> [Work instructions]: Pick out every line below that contains the word "Church", matching its case exactly, and copy each of those lines in full.

> [Recorded data]:
____
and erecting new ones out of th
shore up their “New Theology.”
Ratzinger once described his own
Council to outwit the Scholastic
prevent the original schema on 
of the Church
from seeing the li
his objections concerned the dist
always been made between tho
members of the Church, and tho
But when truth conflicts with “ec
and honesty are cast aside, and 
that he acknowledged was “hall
____
> [Answer to this problem]:
of the Church
members of the Church, and tho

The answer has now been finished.